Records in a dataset
════════════════════

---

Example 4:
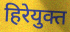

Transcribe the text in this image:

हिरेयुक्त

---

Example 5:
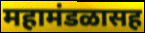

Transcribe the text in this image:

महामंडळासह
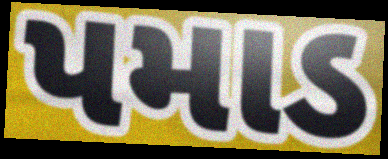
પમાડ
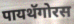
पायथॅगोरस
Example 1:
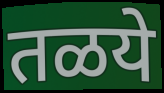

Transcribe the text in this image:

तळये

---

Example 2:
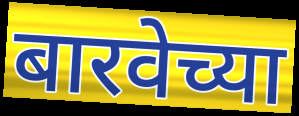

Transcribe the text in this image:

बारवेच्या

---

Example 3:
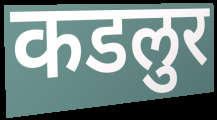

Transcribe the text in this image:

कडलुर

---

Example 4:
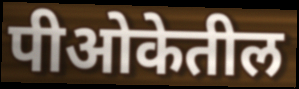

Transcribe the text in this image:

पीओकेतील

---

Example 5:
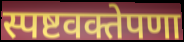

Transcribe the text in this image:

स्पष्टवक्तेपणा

════════════════════

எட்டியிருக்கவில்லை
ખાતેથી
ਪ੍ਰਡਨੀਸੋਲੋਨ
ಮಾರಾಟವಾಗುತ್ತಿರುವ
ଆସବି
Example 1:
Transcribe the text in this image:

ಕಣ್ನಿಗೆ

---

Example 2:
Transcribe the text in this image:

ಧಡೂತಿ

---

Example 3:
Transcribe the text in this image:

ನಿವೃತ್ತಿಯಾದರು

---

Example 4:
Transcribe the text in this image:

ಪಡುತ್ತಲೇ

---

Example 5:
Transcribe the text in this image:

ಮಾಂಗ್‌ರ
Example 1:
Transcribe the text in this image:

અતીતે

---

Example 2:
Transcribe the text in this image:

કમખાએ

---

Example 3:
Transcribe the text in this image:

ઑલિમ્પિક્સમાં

════════════════════

> [SHORT EXERCISE]
Repeat the lines of the listing exactly, starting at the line that contains "எட்டியிருக்கவில்லை" and ending at the line that contains "ઑલિમ્પિક્સમાં", both included.

> [CORRECT RESPONSE]
எட்டியிருக்கவில்லை
ખાતેથી
ਪ੍ਰਡਨੀਸੋਲੋਨ
ಮಾರಾಟವಾಗುತ್ತಿರುವ
ଆସବି
Example 1:
Transcribe the text in this image:

ಕಣ್ನಿಗೆ

---

Example 2:
Transcribe the text in this image:

ಧಡೂತಿ

---

Example 3:
Transcribe the text in this image:

ನಿವೃತ್ತಿಯಾದರು

---

Example 4:
Transcribe the text in this image:

ಪಡುತ್ತಲೇ

---

Example 5:
Transcribe the text in this image:

ಮಾಂಗ್‌ರ
Example 1:
Transcribe the text in this image:

અતીતે

---

Example 2:
Transcribe the text in this image:

કમખાએ

---

Example 3:
Transcribe the text in this image:

ઑલિમ્પિક્સમાં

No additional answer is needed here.